İnovasyon da simbiyotik yaşam |
Hepimiz değişimin kaçınılmaz olduğunu biliyoruz, ancak "nasıl" sorusunda tıkanıyoruz. Bu hafta, o tıkanıklığın asıl nedenine, yani teknolojiden ziyade insan ve kültür psikolojisine; madalyonun görünmeyen yüzüne bakmak istiyorum.
Kurum içi inovasyon (Intrapreneurship) dendiğinde, yönetim kurullarının gözünde genellikle tek bir başarı metriği canlanır: "Buradan milyar dolarlık yeni bir şirket (Spin-off) çıkar mı?"
Bu, oldukça pragmatik ama bir o kadar da sığ bir bakış açısıdır.
Çünkü bir kurumun inovasyon yolculuğuna çıkması, sadece sonucunda elmas bulmak için yapılan bir kazı değildir.
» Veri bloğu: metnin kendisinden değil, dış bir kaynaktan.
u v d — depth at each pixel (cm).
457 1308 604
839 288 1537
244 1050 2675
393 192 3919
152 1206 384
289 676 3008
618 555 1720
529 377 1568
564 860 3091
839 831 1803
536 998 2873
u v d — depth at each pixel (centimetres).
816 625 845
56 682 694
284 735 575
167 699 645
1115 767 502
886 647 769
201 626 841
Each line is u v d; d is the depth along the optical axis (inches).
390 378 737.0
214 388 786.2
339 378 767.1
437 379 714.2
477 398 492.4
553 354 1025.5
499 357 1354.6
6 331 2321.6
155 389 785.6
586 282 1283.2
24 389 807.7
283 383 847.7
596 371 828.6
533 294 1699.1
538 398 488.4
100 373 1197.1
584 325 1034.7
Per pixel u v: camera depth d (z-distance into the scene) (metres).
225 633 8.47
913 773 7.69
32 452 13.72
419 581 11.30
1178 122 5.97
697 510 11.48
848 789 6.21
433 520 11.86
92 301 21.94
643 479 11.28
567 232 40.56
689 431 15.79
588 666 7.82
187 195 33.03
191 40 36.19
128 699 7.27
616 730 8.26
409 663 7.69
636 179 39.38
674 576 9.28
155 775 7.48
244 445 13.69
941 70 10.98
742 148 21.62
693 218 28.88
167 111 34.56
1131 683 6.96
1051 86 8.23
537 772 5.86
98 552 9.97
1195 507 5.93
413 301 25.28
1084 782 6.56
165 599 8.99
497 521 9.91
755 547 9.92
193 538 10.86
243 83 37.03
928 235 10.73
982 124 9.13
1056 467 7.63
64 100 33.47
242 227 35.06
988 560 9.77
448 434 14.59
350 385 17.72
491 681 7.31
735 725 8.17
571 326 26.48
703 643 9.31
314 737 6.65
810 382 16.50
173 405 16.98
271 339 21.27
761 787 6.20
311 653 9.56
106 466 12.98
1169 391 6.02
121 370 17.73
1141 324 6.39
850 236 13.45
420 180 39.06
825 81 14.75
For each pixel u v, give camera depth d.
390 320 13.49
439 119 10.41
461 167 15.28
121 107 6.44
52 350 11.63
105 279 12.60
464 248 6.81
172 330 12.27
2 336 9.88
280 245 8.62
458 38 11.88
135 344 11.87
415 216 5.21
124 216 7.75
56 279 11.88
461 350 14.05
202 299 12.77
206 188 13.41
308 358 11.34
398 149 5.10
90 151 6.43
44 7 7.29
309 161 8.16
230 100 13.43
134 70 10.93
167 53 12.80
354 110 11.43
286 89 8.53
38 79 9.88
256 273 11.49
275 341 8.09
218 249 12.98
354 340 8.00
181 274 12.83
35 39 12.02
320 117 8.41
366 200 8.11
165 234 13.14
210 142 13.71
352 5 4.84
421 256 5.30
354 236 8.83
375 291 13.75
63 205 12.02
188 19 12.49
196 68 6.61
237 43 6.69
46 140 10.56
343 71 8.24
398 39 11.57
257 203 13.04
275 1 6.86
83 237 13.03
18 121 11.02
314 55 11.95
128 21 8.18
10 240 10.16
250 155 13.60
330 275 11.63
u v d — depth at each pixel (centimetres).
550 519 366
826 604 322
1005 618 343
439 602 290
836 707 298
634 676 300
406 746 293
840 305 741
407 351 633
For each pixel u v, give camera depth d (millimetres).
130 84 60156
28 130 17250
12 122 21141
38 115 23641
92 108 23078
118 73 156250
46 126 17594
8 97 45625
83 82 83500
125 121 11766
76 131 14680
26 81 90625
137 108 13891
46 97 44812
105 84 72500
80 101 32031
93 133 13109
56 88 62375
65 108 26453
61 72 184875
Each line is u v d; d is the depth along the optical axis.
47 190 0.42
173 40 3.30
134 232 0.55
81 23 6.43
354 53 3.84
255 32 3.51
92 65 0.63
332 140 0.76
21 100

Bu yolculuk, kurumun kendi madenine inme cesaretidir. Madencilikte çok temel bir kural vardır: Derine indikçe basınç artar, oksijen azalır ve şartlar zorlaşır. Ancak yerin jeolojik yapısını, katmanlarını ve potansiyelini sadece o tünelleri açanlar bilir.
Bir şirket inovasyon kaslarını çalıştırmaya başladığında, ortaya ticari bir ürün çıkmasa bile; organizasyonel çeviklik, belirsizlikle başa çıkma yeteneği ve başarısızlıktan ders çıkarma kültürü kazanır. Bu "görünmez varlıklar" (intangible assets), bilançodaki nakit akışından çok daha değerlidir. Çünkü nakit bir gün biter, ama kriz anında ayakta kalmanızı sağlayan o kültürel kas hafızasıdır.
Ancak bu madene inmeye karar verdiğimizde, karşımıza kurumsal dünyanın en kadim paradoksu çıkar:........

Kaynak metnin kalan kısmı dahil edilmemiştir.